Первое время родителей не трогали. Как блокадникам им даже выделили дополнительный паек. Но уже через месяц папе принесли повестку с требованием явиться в исполком соседнего поселка Добрянка, где определили в крановщики и поселили в общежитие. Теперь он приходил в Полазну лишь в выходные: шел пешком тридцать километров. А еще через какое-то время его отправили на поселение — в город Краснотурьинск Свердловской области.
Вначале жил там за колючей проволокой, как и другие этнические немцы и раскулаченные крестьяне, мобилизованные в трудовую армию. Но отец и тут смог проявить артистические наклонности и организовал драматический ансамбль. Директору алюминиевого завода искусство оказалось не чуждо, и он разрешил отцу в определенные дни выходить за территорию лагеря, а потом даже переселиться в город.
Вот только пробыл папа в ссылке больше пятнадцати лет.
Забегая вперед, расскажу: в 1998 году я ходила в Большой дом — так в Петербурге называют бывшее здание НКВД — просила, чтобы дали посмотреть папино дело. С трепетом беру папочку, на ней написано: «Леонид Урлауб». Поверх исправлено на «Людвиг». Человеку поломали судьбу, украли столько лет жизни, даже не зная толком его имени! В дело оказались подшиты бесчисленные мамины прошения, перечеркнутые начальниками: «Я полагал бы отказать». Ничего себе формулировочка!

В конце 1944 года с нашим хореографическим училищем я вернулась в Ленинград. Мама еще оставалась на Урале, и я поселилась в общежитии. Девчонки недоумевали: «Почему ты не идешь на свою Таврическую улицу?»
А я просто не могла, так было страшно. Знала, что родители распродали все, что смогли, а оставшиеся вещи заперли в одной из комнат — той самой, «половинчатой». Однажды все-таки решилась. На двери по-прежнему сверкала табличка «Л. Урлауб». Открыла незнакомая женщина, спрашивает:
— Девочка, тебе чего?
Я, конечно, заплакала: — Мы тут живем...
Мария Васильевна — так звали новую соседку — все сразу поняла, впустила, сбегала к управдому за ключом от нашего бывшего жилья.
Господи, что я пережила, переступив порог, — словами это не опишешь. Металась по этой комнате как сумасшедшая. Передо мной были жалкие остатки уюта, окружавшего меня с рождения. Адская боль!

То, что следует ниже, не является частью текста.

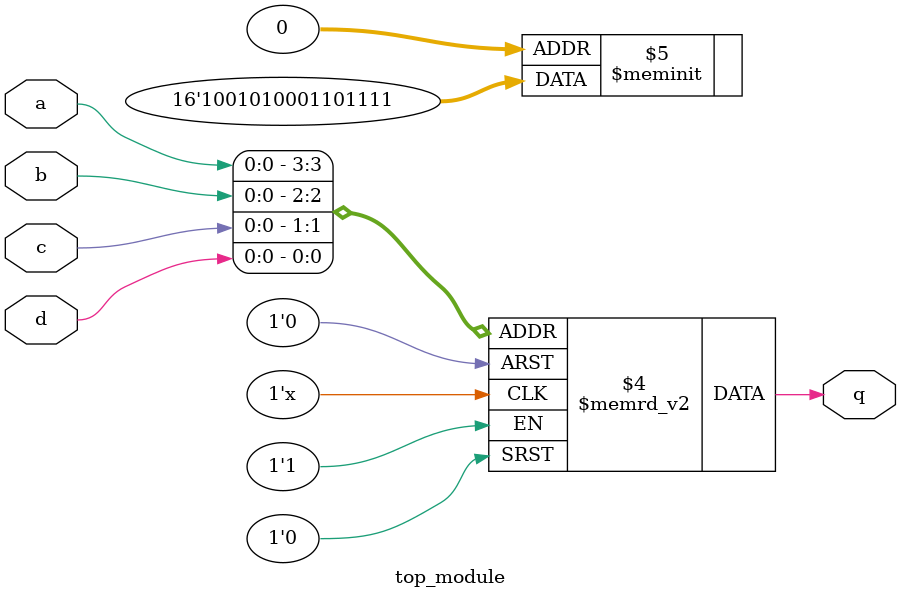
<source format=sv>
module top_module (
    input a, 
    input b, 
    input c, 
    input d,
    output reg q
);

always @* begin
    case ({a, b, c, d})
        4'b0000: q = 1;
        4'b0001: q = 1;
        4'b0010: q = 1;
        4'b0011: q = 1;
        4'b0100: q = 0;
        4'b0101: q = 1;
        4'b0110: q = 1;
        4'b0111: q = 0;
        4'b1000: q = 0;
        4'b1001: q = 0;   // Corrected condition
        4'b1010: q = 1;
        4'b1011: q = 0;
        4'b1100: q = 1;
        4'b1101: q = 0;
        4'b1110: q = 0;
        4'b1111: q = 1;
    endcase
end

endmodule

</source>
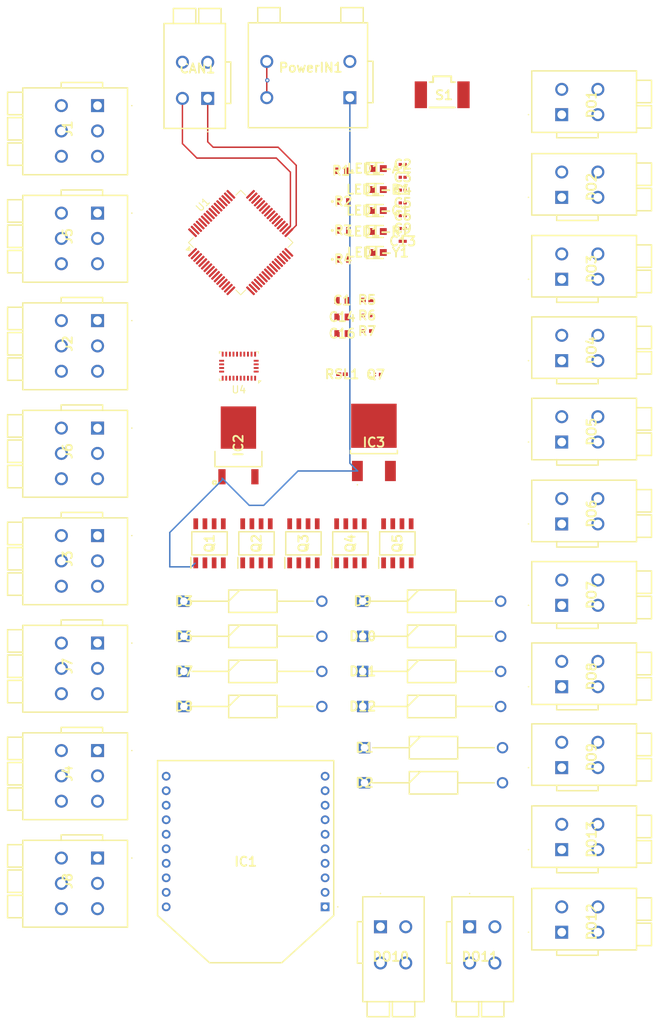
<source format=kicad_pcb>
(kicad_pcb
	(version 20240108)
	(generator "pcbnew")
	(generator_version "8.0")
	(general
		(thickness 1.6)
		(legacy_teardrops no)
	)
	(paper "A4")
	(layers
		(0 "F.Cu" signal)
		(1 "In1.Cu" signal)
		(2 "In2.Cu" signal)
		(31 "B.Cu" signal)
		(32 "B.Adhes" user "B.Adhesive")
		(33 "F.Adhes" user "F.Adhesive")
		(34 "B.Paste" user)
		(35 "F.Paste" user)
		(36 "B.SilkS" user "B.Silkscreen")
		(37 "F.SilkS" user "F.Silkscreen")
		(38 "B.Mask" user)
		(39 "F.Mask" user)
		(40 "Dwgs.User" user "User.Drawings")
		(41 "Cmts.User" user "User.Comments")
		(42 "Eco1.User" user "User.Eco1")
		(43 "Eco2.User" user "User.Eco2")
		(44 "Edge.Cuts" user)
		(45 "Margin" user)
		(46 "B.CrtYd" user "B.Courtyard")
		(47 "F.CrtYd" user "F.Courtyard")
		(48 "B.Fab" user)
		(49 "F.Fab" user)
		(50 "User.1" user)
		(51 "User.2" user)
		(52 "User.3" user)
		(53 "User.4" user)
		(54 "User.5" user)
		(55 "User.6" user)
		(56 "User.7" user)
		(57 "User.8" user)
		(58 "User.9" user)
	)
	(setup
		(stackup
			(layer "F.SilkS"
				(type "Top Silk Screen")
			)
			(layer "F.Paste"
				(type "Top Solder Paste")
			)
			(layer "F.Mask"
				(type "Top Solder Mask")
				(thickness 0.01)
			)
			(layer "F.Cu"
				(type "copper")
				(thickness 0.035)
			)
			(layer "dielectric 1"
				(type "prepreg")
				(thickness 0.1)
				(material "FR4")
				(epsilon_r 4.5)
				(loss_tangent 0.02)
			)
			(layer "In1.Cu"
				(type "copper")
				(thickness 0.035)
			)
			(layer "dielectric 2"
				(type "core")
				(thickness 1.24)
				(material "FR4")
				(epsilon_r 4.5)
				(loss_tangent 0.02)
			)
			(layer "In2.Cu"
				(type "copper")
				(thickness 0.035)
			)
			(layer "dielectric 3"
				(type "prepreg")
				(thickness 0.1)
				(material "FR4")
				(epsilon_r 4.5)
				(loss_tangent 0.02)
			)
			(layer "B.Cu"
				(type "copper")
				(thickness 0.035)
			)
			(layer "B.Mask"
				(type "Bottom Solder Mask")
				(thickness 0.01)
			)
			(layer "B.Paste"
				(type "Bottom Solder Paste")
			)
			(layer "B.SilkS"
				(type "Bottom Silk Screen")
			)
			(copper_finish "None")
			(dielectric_constraints no)
		)
		(pad_to_mask_clearance 0)
		(allow_soldermask_bridges_in_footprints no)
		(pcbplotparams
			(layerselection 0x00010fc_ffffffff)
			(plot_on_all_layers_selection 0x0000000_00000000)
			(disableapertmacros no)
			(usegerberextensions no)
			(usegerberattributes yes)
			(usegerberadvancedattributes yes)
			(creategerberjobfile yes)
			(dashed_line_dash_ratio 12.000000)
			(dashed_line_gap_ratio 3.000000)
			(svgprecision 4)
			(plotframeref no)
			(viasonmask no)
			(mode 1)
			(useauxorigin no)
			(hpglpennumber 1)
			(hpglpenspeed 20)
			(hpglpendiameter 15.000000)
			(pdf_front_fp_property_popups yes)
			(pdf_back_fp_property_popups yes)
			(dxfpolygonmode yes)
			(dxfimperialunits yes)
			(dxfusepcbnewfont yes)
			(psnegative no)
			(psa4output no)
			(plotreference yes)
			(plotvalue yes)
			(plotfptext yes)
			(plotinvisibletext no)
			(sketchpadsonfab no)
			(subtractmaskfromsilk no)
			(outputformat 1)
			(mirror no)
			(drillshape 1)
			(scaleselection 1)
			(outputdirectory "")
		)
	)
	(net 0 "")
	(net 1 "+3V3")
	(net 2 "GND")
	(net 3 "Net-(U4-CAP)")
	(net 4 "/CAN_RX")
	(net 5 "/CAN_TX")
	(net 6 "/DO7")
	(net 7 "Net-(D1-A)")
	(net 8 "/DO9")
	(net 9 "Net-(D2-A)")
	(net 10 "/DO10")
	(net 11 "Net-(D3-A)")
	(net 12 "Net-(D6-A)")
	(net 13 "/DO8")
	(net 14 "Net-(D7-A)")
	(net 15 "/DO5")
	(net 16 "Net-(D8-A)")
	(net 17 "/DO6")
	(net 18 "/DO3")
	(net 19 "Net-(D9-A)")
	(net 20 "Net-(D10-A)")
	(net 21 "/DO4")
	(net 22 "Net-(D11-A)")
	(net 23 "/DO1")
	(net 24 "Net-(D12-A)")
	(net 25 "/DO2")
	(net 26 "/RSL_EX")
	(net 27 "unconnected-(DO12-1.2-Pad2)")
	(net 28 "unconnected-(DO12-1.1-Pad1)")
	(net 29 "unconnected-(IC1-DIO3{slash}AD3{slash}SPI__~{SSEL}-Pad17)")
	(net 30 "unconnected-(IC1-PWM1-Pad7)")
	(net 31 "unconnected-(IC1-DIO6{slash}~{RTS}-Pad16)")
	(net 32 "Net-(IC1-DIO5{slash}ASSOC)")
	(net 33 "unconnected-(IC1-DIO2{slash}AD2{slash}SPI__CLK-Pad18)")
	(net 34 "unconnected-(IC1-DIO0{slash}AD0_-Pad20)")
	(net 35 "/Radio_UART_TX")
	(net 36 "unconnected-(IC1-SPI_MISO-Pad4)")
	(net 37 "unconnected-(IC1-RESERVED-Pad8)")
	(net 38 "unconnected-(IC1-PWM0{slash}RSSI_PWM-Pad6)")
	(net 39 "/Radio_UART_RX")
	(net 40 "unconnected-(IC1-~{RESET}-Pad5)")
	(net 41 "Net-(IC1-ON{slash}~{SLEEP})")
	(net 42 "unconnected-(IC1-DIO1{slash}AD1{slash}SPI__~{ATTN}-Pad19)")
	(net 43 "unconnected-(IC1-DIO7{slash}~{CTS}-Pad12)")
	(net 44 "unconnected-(IC1-DI8{slash}SLEEP__RQ{slash}~{DTR}-Pad9)")
	(net 45 "unconnected-(IC1-VREF-Pad14)")
	(net 46 "unconnected-(IC1-DIO4{slash}SPI_MOSI-Pad11)")
	(net 47 "Net-(U4-~{BOOT_LOAD_PIN})")
	(net 48 "Net-(LED1-R1-A)")
	(net 49 "Net-(LED1-Y1-A)")
	(net 50 "/GPIO-OUT7")
	(net 51 "/GPIO-OUT4")
	(net 52 "/JTAG-DO_SWO")
	(net 53 "Net-(C5-Pad1)")
	(net 54 "/GPIO-OUT12")
	(net 55 "/JTAG-DI")
	(net 56 "/A-IN3")
	(net 57 "/SPI_CLK")
	(net 58 "/SPI_MISO")
	(net 59 "/JTAG-WKUP")
	(net 60 "Net-(U1-VDDA)")
	(net 61 "/A-IN4")
	(net 62 "/mPWM8")
	(net 63 "/I2C_SCL")
	(net 64 "/GPIO-OUT14")
	(net 65 "/mPWM4")
	(net 66 "/mPWM6")
	(net 67 "Net-(U1-NRST)")
	(net 68 "/GPIO-IN5")
	(net 69 "/GPIO-OUT8")
	(net 70 "/A-IN1")
	(net 71 "/mPWM7")
	(net 72 "/JTAG-CK-SWCLK")
	(net 73 "/GPIO-IN2")
	(net 74 "/mPWM5")
	(net 75 "/GPIO-OUT11")
	(net 76 "/mPWM3")
	(net 77 "/GPIO-IN6")
	(net 78 "/RSL_OUT")
	(net 79 "Net-(C3-Pad1)")
	(net 80 "/GPIO-OUT16")
	(net 81 "/GPIO-OUT5")
	(net 82 "/mPWM2")
	(net 83 "/I2C_SDA")
	(net 84 "/GPIO-OUT13")
	(net 85 "/GPIO-OUT15")
	(net 86 "/JTAG-RST")
	(net 87 "Net-(C2-Pad1)")
	(net 88 "/mPWM1")
	(net 89 "/A-IN2")
	(net 90 "/GPIO-OUT6")
	(net 91 "Net-(C4-Pad1)")
	(net 92 "/A-IN5")
	(net 93 "/SPI_MOSI")
	(net 94 "/sRADIO_LED")
	(net 95 "/GPIO-IN1")
	(net 96 "/GPIO-IN4")
	(net 97 "/GPIO-OUT10")
	(net 98 "/GPIO-IN3")
	(net 99 "/GPIO-OUT3")
	(net 100 "/GPIO-OUT1")
	(net 101 "/JTAG-SWDIO")
	(net 102 "unconnected-(U4-PIN13-Pad13)")
	(net 103 "unconnected-(U4-PIN21-Pad21)")
	(net 104 "unconnected-(U4-PIN1-Pad1)")
	(net 105 "unconnected-(U4-BL_IND-Pad10)")
	(net 106 "unconnected-(U4-PIN23-Pad23)")
	(net 107 "unconnected-(U4-PIN24-Pad24)")
	(net 108 "unconnected-(U4-XIN32-Pad27)")
	(net 109 "unconnected-(U4-INT-Pad14)")
	(net 110 "unconnected-(U4-XOUT32-Pad26)")
	(net 111 "unconnected-(U4-PIN22-Pad22)")
	(net 112 "unconnected-(U4-PIN7-Pad7)")
	(net 113 "unconnected-(U4-PIN8-Pad8)")
	(net 114 "unconnected-(U4-PIN12-Pad12)")
	(net 115 "+12VA")
	(net 116 "+5V")
	(net 117 "Net-(RSL1-A)")
	(net 118 "Net-(LED1-A1-A)")
	(net 119 "Net-(LED1-B1-A)")
	(net 120 "Net-(LED1-G1-A)")
	(footprint "SamacSys_Parts:26011102" (layer "F.Cu") (at 254 84.32 90))
	(footprint "SamacSys_Parts:DIOAD1910W86L670D310" (layer "F.Cu") (at 226.7005 120.1))
	(footprint "SamacSys_Parts:26011102" (layer "F.Cu") (at 254 140.75 90))
	(footprint "SamacSys_Parts:ERJ3EKF1000V" (layer "F.Cu") (at 223.75 39.75))
	(footprint "SamacSys_Parts:DIOAD1910W86L670D310" (layer "F.Cu") (at 226.4505 99.85))
	(footprint "SamacSys_Parts:26011102" (layer "F.Cu") (at 254 50.5 90))
	(footprint "SamacSys_Parts:DIOAD1910W86L670D310" (layer "F.Cu") (at 226.4505 109.55))
	(footprint "SamacSys_Parts:DIOAD1910W86L670D310" (layer "F.Cu") (at 226.7005 115.25))
	(footprint "SamacSys_Parts:CSD13383F4" (layer "F.Cu") (at 228.49 63.675))
	(footprint "SamacSys_Parts:CAPC0603X33N" (layer "F.Cu") (at 231.985 45.255))
	(footprint "SamacSys_Parts:26011102" (layer "F.Cu") (at 241.25 140))
	(footprint "SamacSys_Parts:SOIC127P600X175-8N" (layer "F.Cu") (at 205.25 87 90))
	(footprint "Package_LGA:LGA-28_5.2x3.8mm_P0.5mm" (layer "F.Cu") (at 209.315 62.5125 180))
	(footprint "SamacSys_Parts:26011102" (layer "F.Cu") (at 254 118 90))
	(footprint "SamacSys_Parts:26011103" (layer "F.Cu") (at 189.75 85.928568 -90))
	(footprint "SamacSys_Parts:CAPC0603X33N" (layer "F.Cu") (at 231.985 43.485))
	(footprint "SamacSys_Parts:26011102" (layer "F.Cu") (at 205 25.5 180))
	(footprint "SamacSys_Parts:CAPC0603X33N" (layer "F.Cu") (at 231.985 41.715))
	(footprint "SamacSys_Parts:LD29080DT50R" (layer "F.Cu") (at 228 72.750001))
	(footprint "SamacSys_Parts:DIOAD1910W86L670D310" (layer "F.Cu") (at 201.7005 109.55))
	(footprint "SamacSys_Parts:26011102" (layer "F.Cu") (at 254 95.57 90))
	(footprint "SamacSys_Parts:26011102" (layer "F.Cu") (at 254 106.82 90))
	(footprint "SamacSys_Parts:CAPC1608X90N" (layer "F.Cu") (at 223.605 58.005))
	(footprint "SamacSys_Parts:26011103" (layer "F.Cu") (at 189.75 100.78571 -90))
	(footprint "SamacSys_Parts:SOIC127P600X175-8N"
		(layer "F.Cu")
		(uuid "4bb24f9d-3d82-42b0-b9b4-5f6b0c70cb2e")
		(at 224.75 87 90)
		(descr "SO-8")
		(tags "MOSFET (N-Channel)")
		(property "Reference" "Q4"
			(at 0 0 90)
			(layer "F.SilkS")
			(uuid "11ca5585-f8c1-4d8d-bbc7-ff860edaa84e")
			(effects
				(font
					(size 1.27 1.27)
					(thickness 0.254)
				)
			)
		)
		(property "Value" "DMG9926USD-13"
			(at 0 0 90)
			(layer "F.SilkS")
			(hide yes)
			(uuid "570386c5-6d2f-44e4-9b63-6af8eb1ec313")
			(effects
				(font
					(size 1.27 1.27)
					(thickness 0.254)
				)
			)
		)
		(property "Footprint" "SOIC127P600X175-8N"
			(at 0 0 90)
			(layer "F.Fab")
			(hide yes)
			(uuid "b2e81f30-5e5f-4402-9f42-d6eb0700b03d")
			(effects
				(font
					(size 1.27 1.27)
					(thickness 0.15)
				)
			)
		)
		(property "Datasheet" "https://www.diodes.com//assets/Datasheets/ds31757.pdf"
			(at 0 0 90)
			(layer "F.Fab")
			(hide yes)
			(uuid "6729fe1f-f115-42e4-90b0-ac7f5a9dac1f")
			(effects
				(font
					(size 1.27 1.27)
					(thickness 0.15)
				)
			)
		)
		(property "Description" "Diodes Inc DMG9926USD-13 Dual N-channel MOSFET Transistor, 8 A, 20 V, 8-Pin SOP"
			(at 0 0 90)
			(layer "F.Fab")
			(hide yes)
			(uuid "d929b66f-d5f9-44d0-901f-cb82b3e97754")
			(effects
				(font
					(size 1.27 1.27)
					(thickness 0.15)
				)
			)
		)
		(property "Height" "1.75"
			(at 0 0 90)
			(unlocked yes)
			(layer "F.Fab")
			(hide yes)
			(uuid "497ec5c3-78ca-47e1-af0a-a35e808fc4f1")
			(effects
				(font
					(size 1 1)
					(thickness 0.15)
				)
			)
		)
		(property "Mouser Part Number" "621-DMG9926USD-13"
			(at 0 0 90)
			(unlocked yes)
			(layer "F.Fab")
			(hide yes)
			(uuid "6f1ca141-8269-40fc-90ef-313f6e81027f")
			(effects
				(font
					(size 1 1)
					(thickness 0.15)
				)
			)
		)
		(property "Mouser Price/Stock" "https://www.mouser.co.uk/ProductDetail/Diodes-Incorporated/DMG9926USD-13?qs=4YT44p7w2buzSaF0raP1iw%3D%3D"
			(at 0 0 90)
			(unlocked yes)
			(layer "F.Fab")
			(hide yes)
			(uuid "19e1d70c-2afc-4d4d-b67e-73ca44181972")
			(effects
				(font
					(size 1 1)
					(thickness 0.15)
				)
			)
		)
		(property "Manufacturer_Name" "Diodes Incorporated"
			(at 0 0 90)
			(unlocked yes)
			(layer "F.Fab")
			(hide yes)
			(uuid "0819581a-5662-4501-b58b-cc9fa4fff201")
			(effects
				(font
					(size 1 1)
					(thickness 0.15)
				)
			)
		)
		(property "Manufacturer_Part_Number" "DMG9926USD-13"
			(at 0 0 90)
			(unlocked yes)
			(layer "F.Fab")
			(hide yes)
			(uuid "d906265a-867b-4239-9046-d184bf071f9f")
			(effects
				(font
					(size 1 1)
					(thickness 0.15)
				)
			)
		)
		(path "/04033d54-069f-4a63-9cf3-fe317587c40d")
		(sheetname "Root")
		(sheetfile "RoboRyo.kicad_sch")
		(attr smd)
		(fp_line
			(start -3.45 -2.58)
			(end -1.95 -2.58)
			(stroke
				(width 0.2)
				(type solid)
			)
			(layer "F.SilkS")
			(uuid "992b85ab-cdb4-4c01-8850-81bbb2d0f38f")
		)
		(fp_line
			(start 1.6 -2.45)
			(end 1.6 2.45)
			(stroke
				(width 0.2)
				(type solid)
			)
			(layer "F.SilkS")
			(uuid "5a682176-e6d9-4030-9e7b-73fd26c136fe")
		)
		(fp_line
			(start -1.6 -2.45)
			(end 1.6 -2.45)
			(stroke
				(width 0.2)
				(type solid)
			)
			(layer "F.SilkS")
			(uuid "957e0dd9-86d8-40f0-9cec-b6ecccb12921")
		)
		(fp_line
			(start 1.6 2.45)
			(end -1.6 2.45)
			(stroke
				(width 0.2)
				(type solid)
			)
			(layer "F.SilkS")
			(uuid "5518e8a4-1c71-4c2a-8c5a-ec51e679bb55")
		)
		(fp_line
			(start -1.6 2.45)
			(end -1.6 -2.45)
			(stroke
				(width 0.2)
				(type solid)
			)
			(layer "F.SilkS")
			(uuid "1a52bd7c-c415-4a95-9f24-5b2bea391924")
		)
		(fp_line
			(start 3.7 -2.725)
			(end 3.7 2.725)
			(stroke
				(width 0.05)
				(type solid)
			)
			(layer "F.CrtYd")
			(uuid "ef6a811d-ef9a-4360-8833-161a1e283bfc")
		)
		(fp_line
			(start -3.7 -2.725)
			(end 3.7 -2.725)
			(stroke
				(width 0.05)
				(type solid)
			)
			(layer "F.CrtYd")
			(uuid "d294e274-ce61-4b6b-9beb-d6a26af876f4")
		)
		(fp_line
			(start 3.7 2.725)
			(end -3.7 2.725)
			(stroke
				(width 0.05)
				(type solid)
			)
			(layer "F.CrtYd")
			(uuid "ad4acfc1-bc2b-4c76-b18e-6aa6368b56d3")
		)
		(fp_line
			(start -3.7 2.725)
			(end -3.7 -2.725)
			(stroke
				(width 0.05)
				(type solid)
			)
			(layer "F.CrtYd")
			(uuid "0adb8a65-8715-4a99-8ac7-2c7a57127f78")
		)
		(fp_line
			(start 1.95 -2.45)
			(end 1.95 2.45)
			(stroke
				(width 0.1)
				(type solid)
			)
			(layer "F.Fab")
			(uuid "2c974eba-5205-4ace-92ef-9cf53d9ea15b")
		)
		(fp_line
			(start -1.95 -2.45)
			(end 1.95 -2.45)
			(stroke
				(width 0.1)
				(type solid)
			)
			(layer "F.Fab")
			(uuid "65bf4960-cf91-4a8c-9a80-0a215694ceff")
		)
		(fp_line
			(start -1.95 -1.18)
			(end -0.68 -2.45)
			(stroke
				(width 0.1)
				(type solid)
			)
			(layer "F.Fab")
			(uuid "f073e6d1-47c2-4bf6-926e-82707a8022ec")
		)
		(fp_line
			(start 1.95 2.45)
			(end -1.95 2.45)
			(stroke
				(width 0.1)
				(type solid)
			)
			(layer "F.Fab")
			(uuid "9dfa2063-62eb-40cc-b62c-3a379410270a")
		)
		(fp_line
			(start -1.95 2.45)
			(end -1.95 -2.45)
			(stroke
				(width 0.1)
				(type solid)
			)
			(layer "F.Fab")
			(uuid "c0dcaeb7-09a8-4418-a402-cbbfbbb7b869")
		)
		(fp_text user "${REFERENCE}"
			(at 0 0 90)
			(layer "F.Fab")
			(uuid "d67e21e7-301e-41a2-bb3b-3d3878eb4715")
			(effects
				(font
					(size 1.27 1.27)
					(thickness 0.254)
				)
			)
		)
		(pad "1" smd rect
			(at -2.7 -1.905 180)
			(size 0.65 1.5)
			(layers "F.Cu" "F.Paste" "F.Mask")
			(net 115 "+12VA")
			(pinfunction "S1")
			(pintype "passive")
			(uuid "f47f19d0-c216-42f3-8eb0-439262e3b8f9")
		)
		(pad "2" smd rect
			(at -2.7 -0.635 180)
			(size 0.65 1.5)
			(layers "F.Cu" "F.Paste" "F.Mask")
			(net 50 "/GPIO-OUT7")
			(pinfunction "G1")
			(pintype "passive")
			(uuid "05b23831-c842-4bb4-9189-f6e78f8865ff")
		)
		(pad "3" smd rect
			(at -2.7 0.
... [345048 chars truncated]
</source>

Вскоре вернулась мама. У нее не было никакой профессии, и она устроилась в военное ателье напротив дома ночным сторожем: надо было на что-то жить. Платили там, конечно, гроши, но главное — выдали рабочую карточку. Я, окончив школу, поступила в кордебалет Театра эстрады, а затем в Театр музкомедии. Раз в квартал демонстрировала туалеты в Ленинградском доме мод, триста рублей, которые платили за конференцию — так тогда называли показ одежды, стали для нас серьезным подспорьем.
Смотрела на шикарные вещи, в которые меня наряжали: неужели и у меня когда-нибудь могут быть такие?
Однажды замечательный комик и симпатяга Анатолий Королькевич, снявшийся в фильмах «Антон Иванович сердится», «Музыкальная история», надоумил меня сфотографироваться и передал мои карточки в актерский отдел «Ленфильма». Сегодня смотрю вокруг: батеньки мои! Девочки дебютируют в кино сразу в главной роли и вмиг становятся звездами. А в моей молодости начинали с массовочки — четыре с полтиной за съемочный день, следующая ступенька — групповочка, и только потом — эпизод и упоминание в титрах.
Вот и в картине Григория Козинцева «Пирогов» я должна была играть эпизод — скакать верхом. На съемках стажировались студенты Григория Михайловича — Стасик Ростоцкий, Веня Дорман, Эдик Рязанов. Козинцев давал им подзаработать, занимал в эпизодах. Как-то меня определили в пару к Ростоцкому. Сижу верхом на лошади, Стасик стоит рядом. И вдруг моя лошадка решила подвигаться и раз — наступила ему копытом на ногу. Боль, должно быть, адская, а Ростоцкий никак не реагирует. Поймал мой ошарашенный взгляд: «Да-да, Таня, и такое случается». Оказалось, Стасик потерял на войне ногу и у него был деревянный протез.